Sample of Studies Used for Confirmatory Factor Analysis
To locate studies, a search of Google Scholar and PsycINFO was conducted in June 2013 with combinations of the keywords factor analysis, neuropsychology, neuropsychological tests, neuropsychological population, neuropsychological sample, clinical sample, clinical population, mixed sample, mixed population, referral sample, referral population, executive function, Stanford Binet, Woodcock Johnson, WISC, and WAIS. To supplement the search, reviews of citations by, and citations of, key relevant articles were also examined. Although a large number of factor analyses were found, only nine data sets satisfied the selection criteria for reanalysis described below.
Confirmatory Study Selection Criteria
To ensure that high-quality data sets were included, the criteria for study selection were relatively strict as follows:
1. To allow for a confirmatory analysis to be conducted, at least the correlation matrix was available either in the article or from the authors.
2. For an adequate sample size, the sample size was at least 200.
3. To be relevant for the present topic, the data set had tests commonly used in neuropsychological assessment.
4. To allow identification of multiple CHC constructs, the data set had at least 15 different tests or subtests.
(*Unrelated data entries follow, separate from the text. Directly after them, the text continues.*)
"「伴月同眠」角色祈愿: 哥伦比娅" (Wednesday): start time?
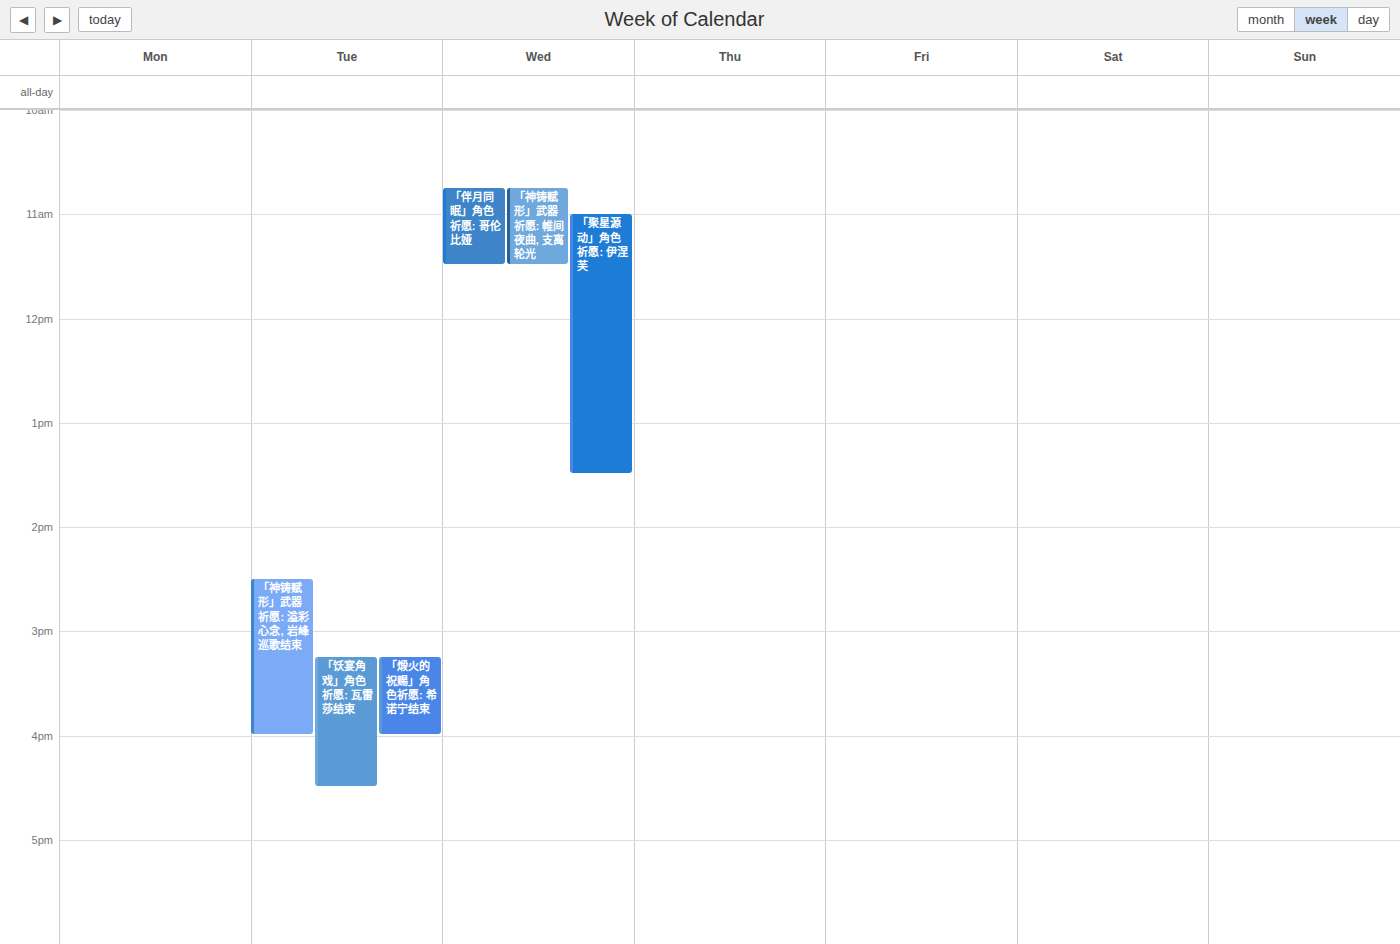
10:45 AM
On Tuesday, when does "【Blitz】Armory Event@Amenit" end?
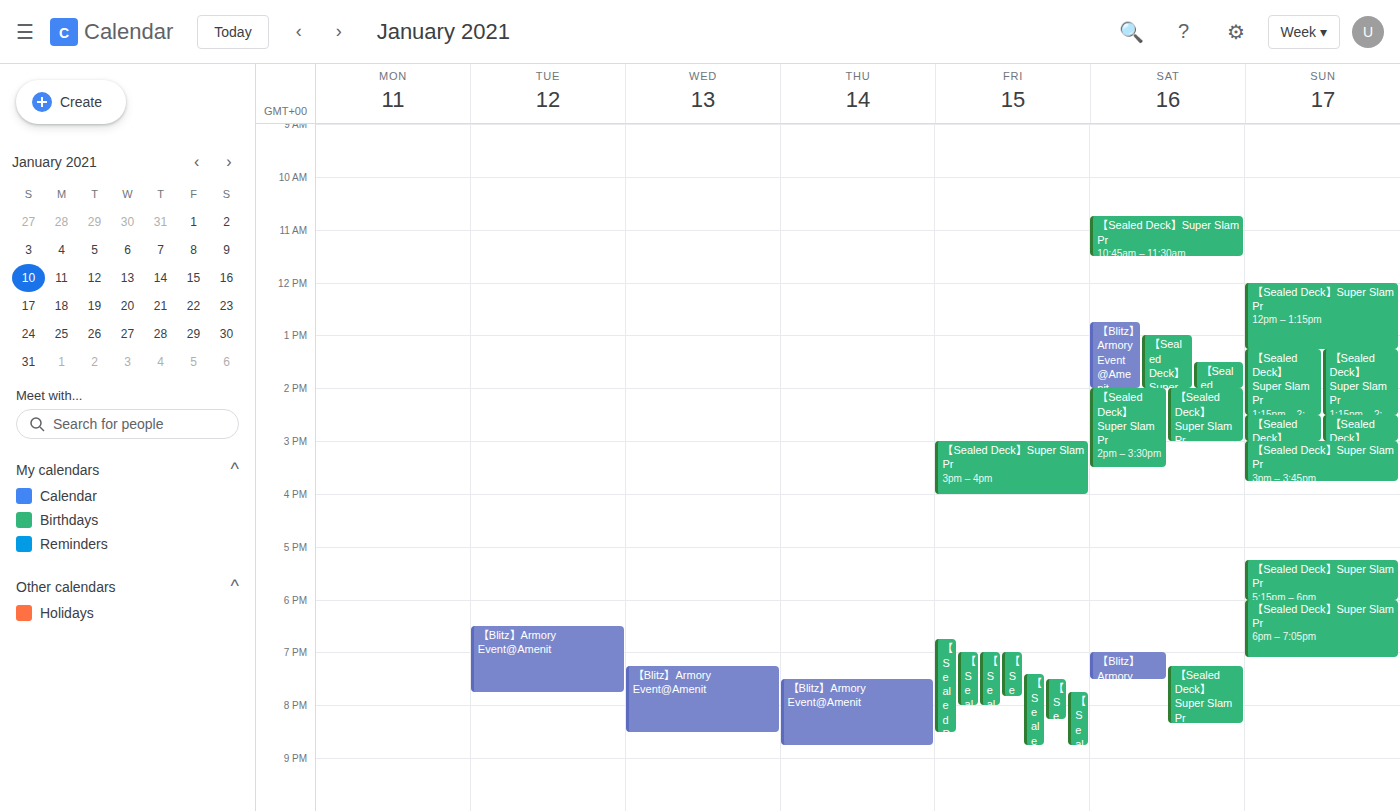
7:45 PM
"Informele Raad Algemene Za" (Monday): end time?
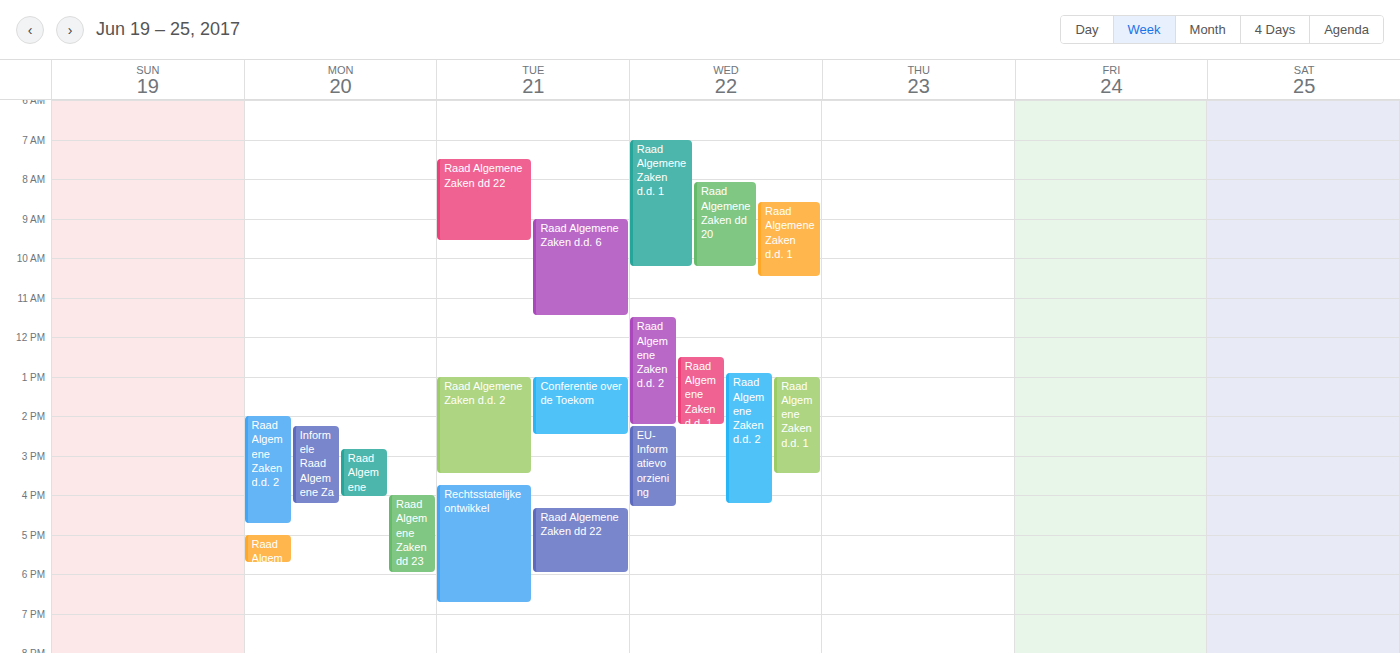
4:15 PM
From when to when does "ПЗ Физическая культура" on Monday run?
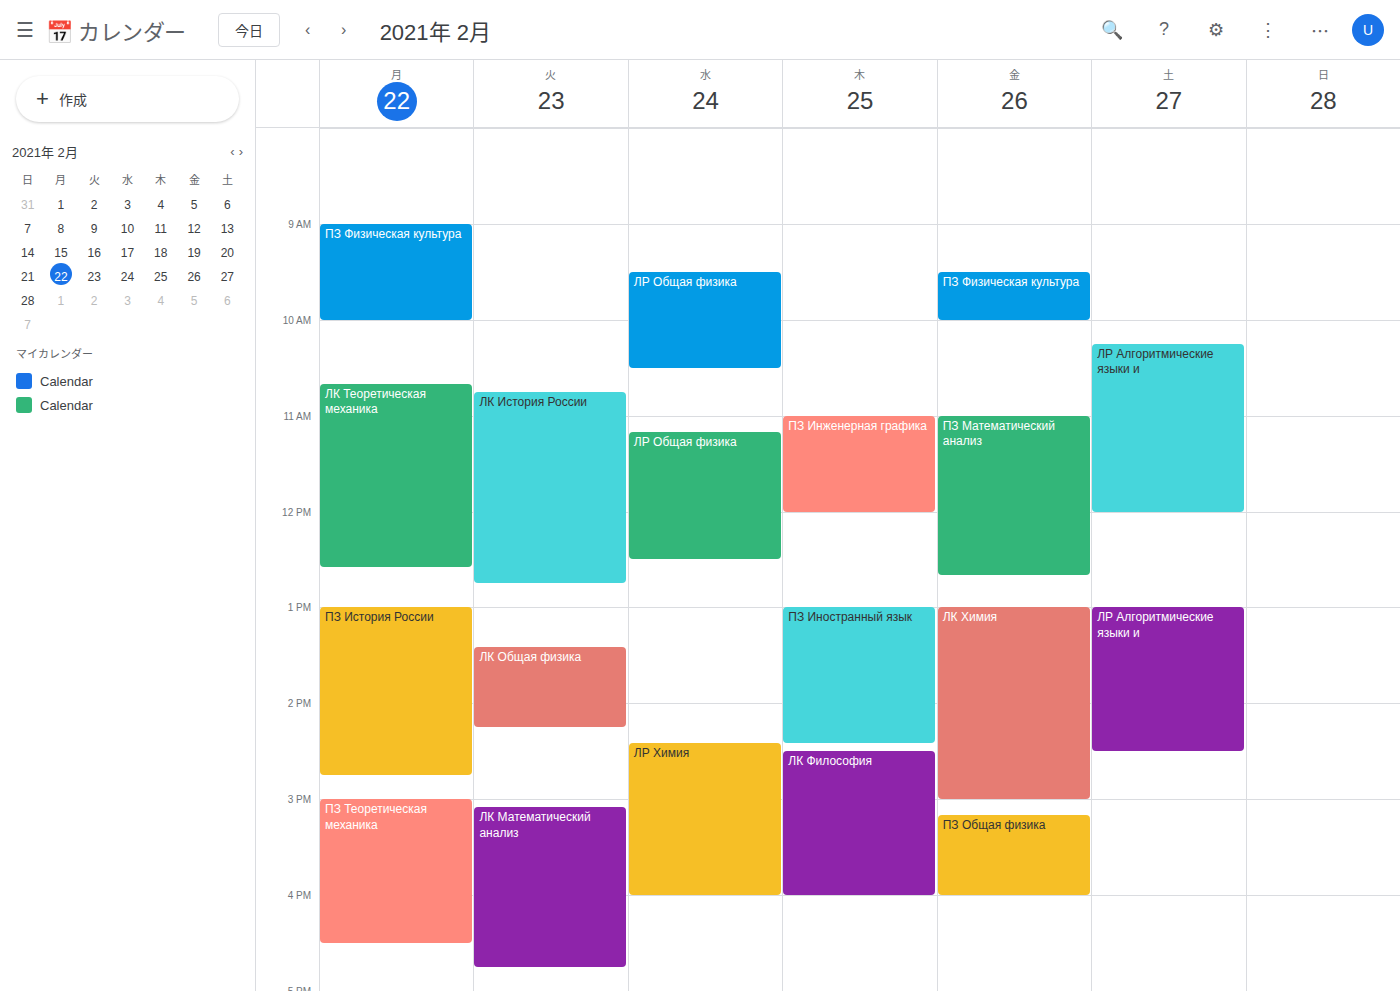
09:00 to 10:00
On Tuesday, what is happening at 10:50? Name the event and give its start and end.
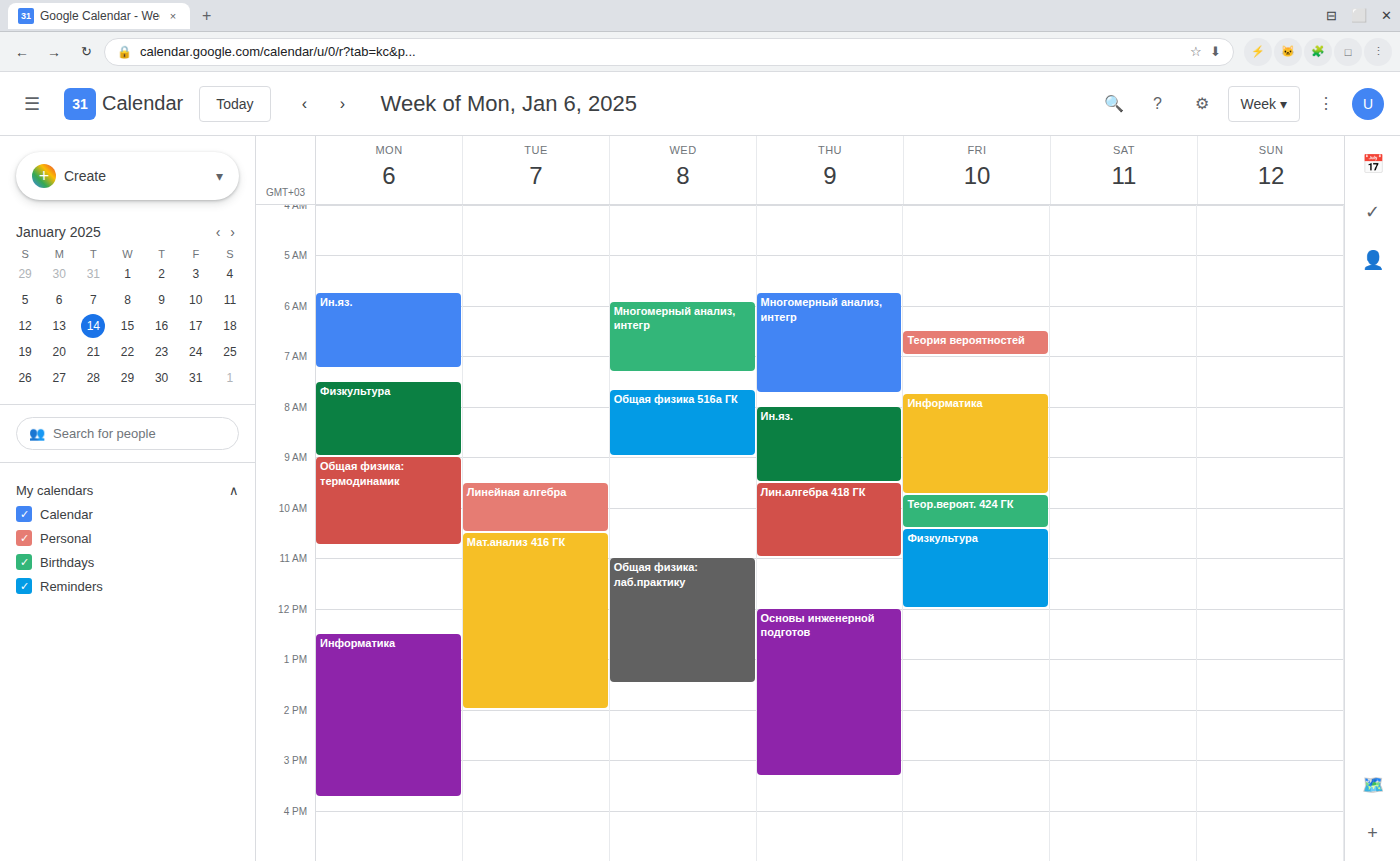
"Мат.анализ 416 ГК", 10:30 to 14:00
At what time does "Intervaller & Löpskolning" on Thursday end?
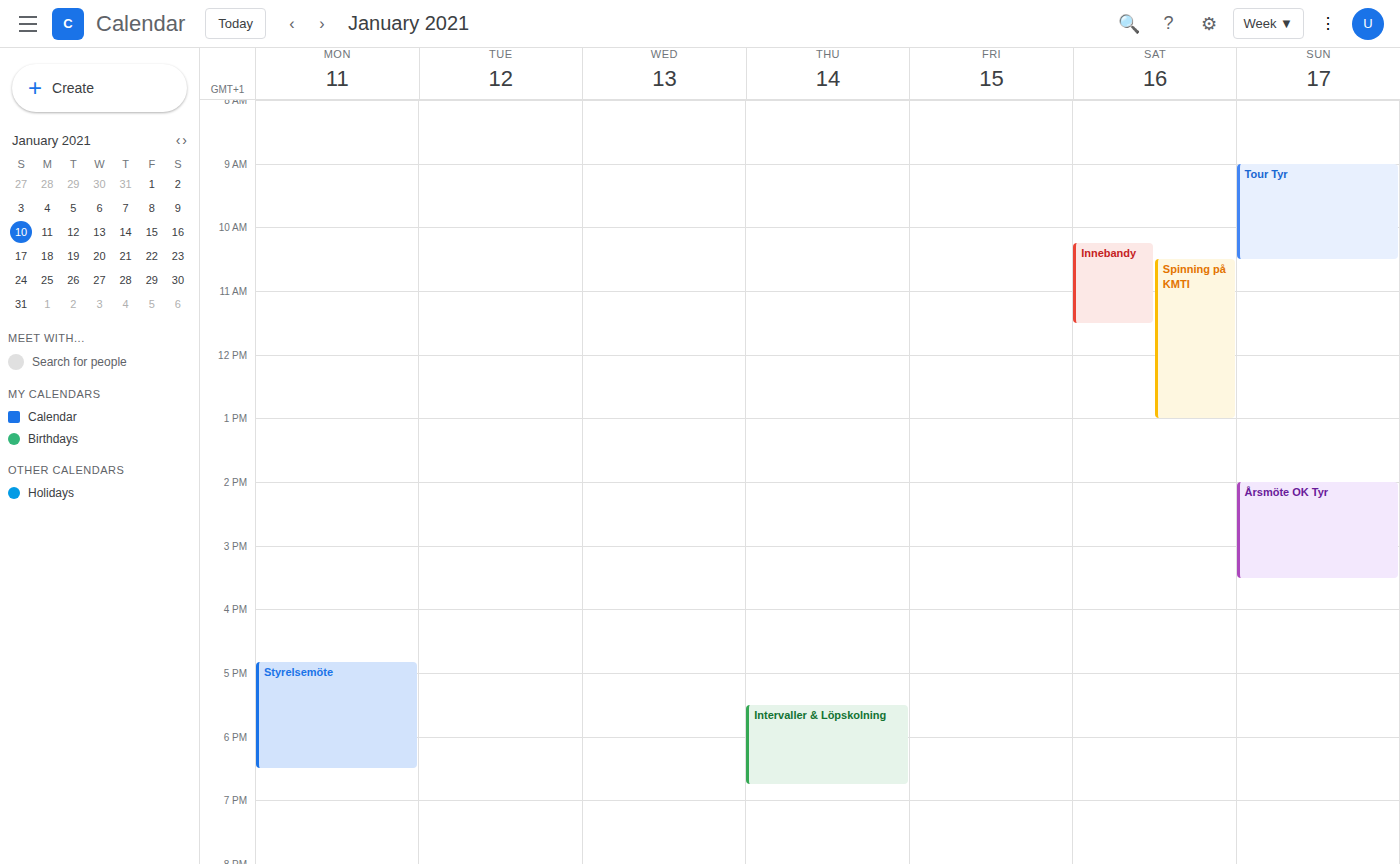
6:45 PM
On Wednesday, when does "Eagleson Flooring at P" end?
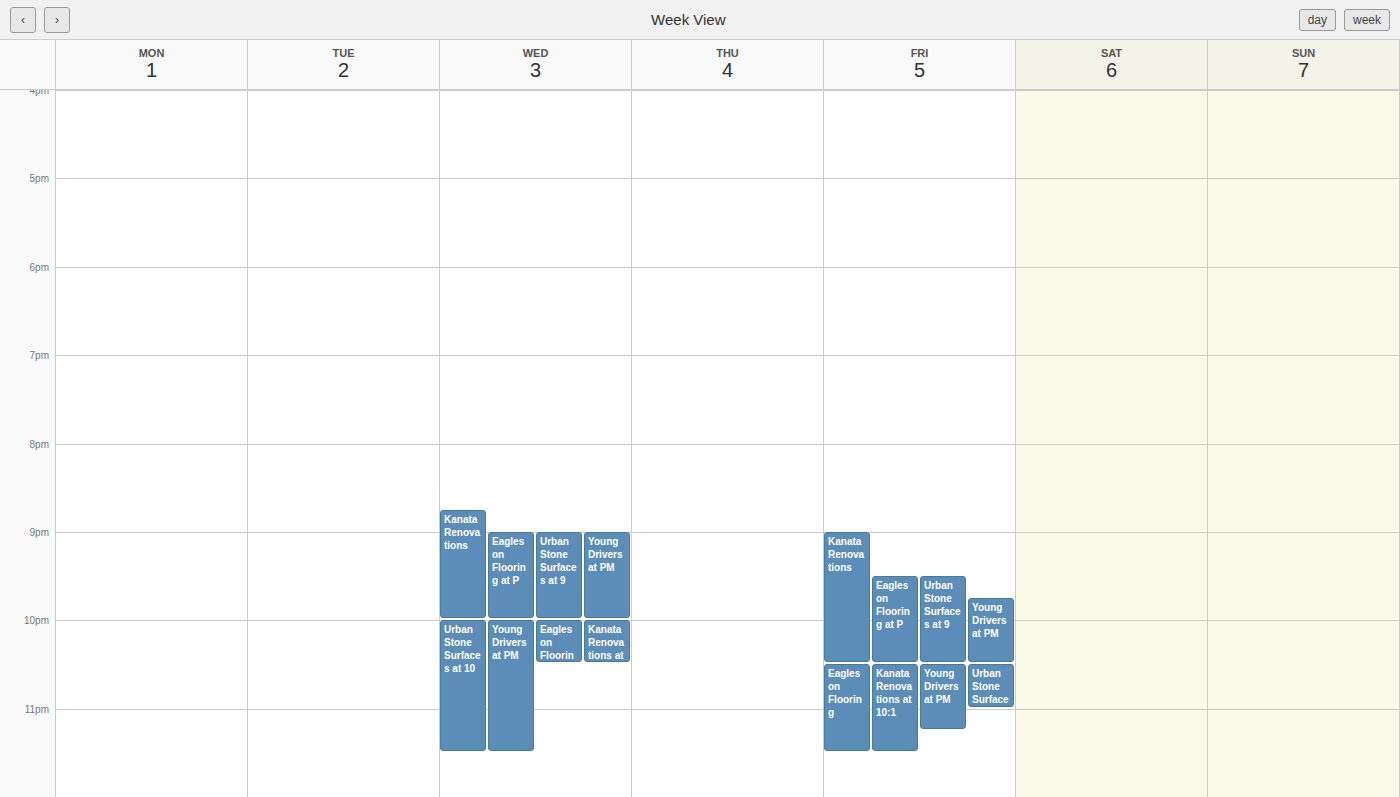
22:00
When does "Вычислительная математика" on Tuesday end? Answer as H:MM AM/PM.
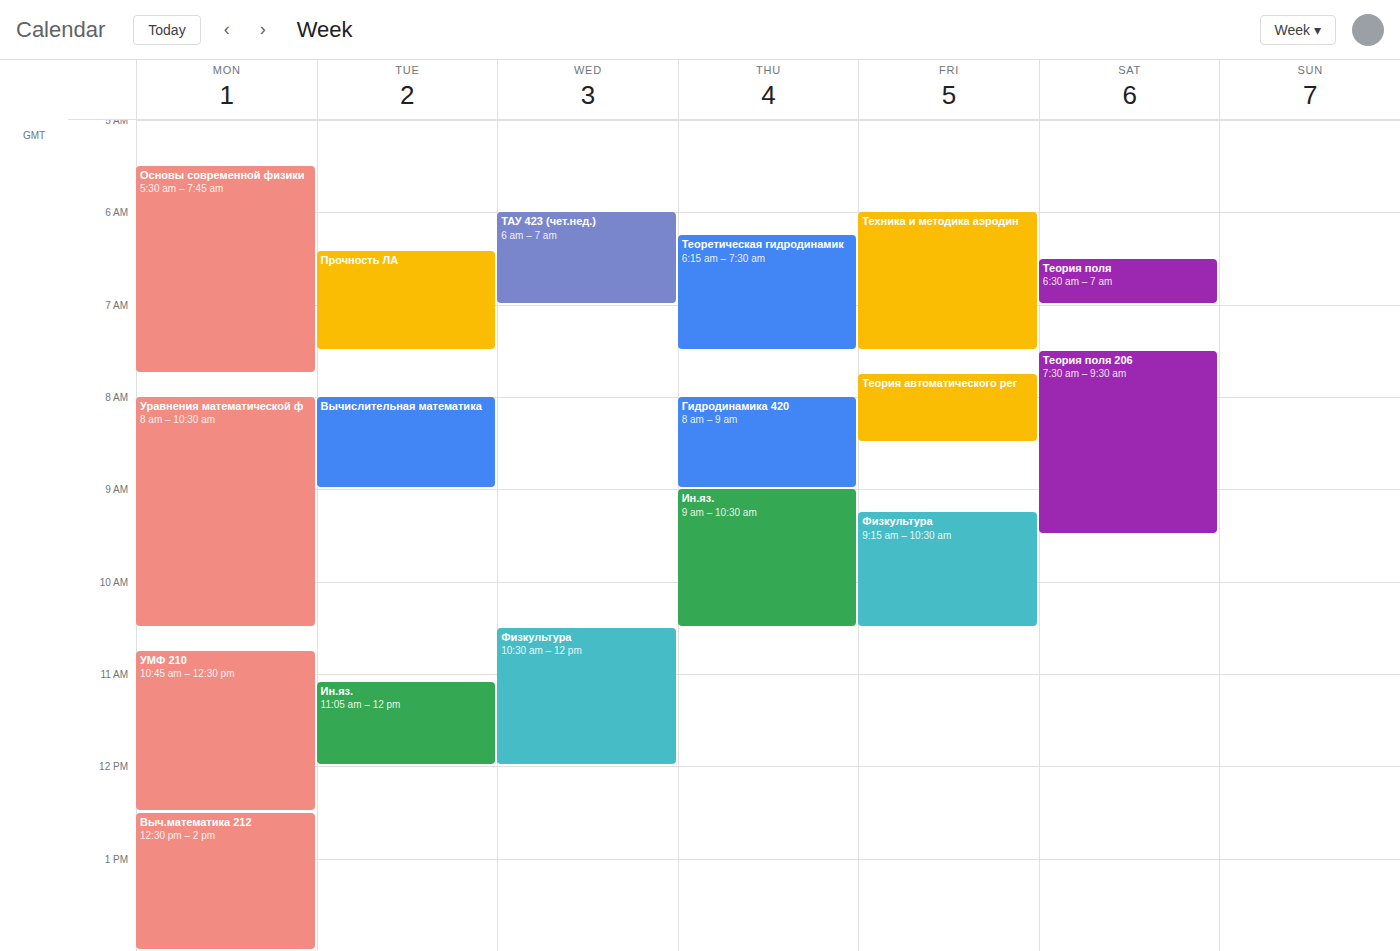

This was chosen as an arbitrary but objective criterion to attempt to avoid factor solutions with sole indicators and to ensure that there would be adequate sampling of the CHC constructs, especially to model alongside a potential executive function factor where possible. Because most data sets of cognitive batteries were considered, a priori, likely to yield at least four CHC factors (typically Gv/Gf, Gc, Gsm, and Gs), a minimum of three indicators is desirable to identify a factor (Brown, 2006; Kline, 2011), and at least three additional indicators would be required to identify an executive factor; 15 indicators was considered a workable minimum number of indicators.
5. To provide confidence that the CHC constructs were correctly identified, the data set had tests with generally accepted and well-established construct validity (e.g., Wechsler Intelligence Scales for Adults or Children, Wechsler Memory Scales, Stanford–Binet Intelligence Scales, or Woodcock–Johnson Intelligence Scales) along with tests of more controversial construct validity (e.g., executive function tests).
The following two criteria were optional to obtain as wide a variety of data sets as possible, but for special relevance for the present topic, the following criteria were sought.
6. Ideally, the population was relevant to neuropsychological assessment (e.g., a clinical population).
7. Ideally, some tests are identified as executive function tests by the study authors.
Procedure
The models reported below were specified, a priori, to be consistent both with conceptual descriptions of CHC theory and previous research (Carroll, 1993; Flanagan, McGrew, & Ortiz, 2000; McGrew, 2009). When there were multiple indicators from the same test, the residuals were allowed to correlate to account for method variance (Kline, 2011; Larrabee, 2003). After the model was estimated, any nonsignificant factor loadings and residual correlations were removed from the model. The standardized residuals and modification indices were examined, but post hoc modifications were made with reluctance (MacCallum, Roznowski, & Necowitz, 1992). Modifications were only made when the associated modification index was significant and very large relative to other modification indices for the same model, and the modification was theoretically interpretable. The one post hoc modification, in one data set, that met this criterion is described in detail below.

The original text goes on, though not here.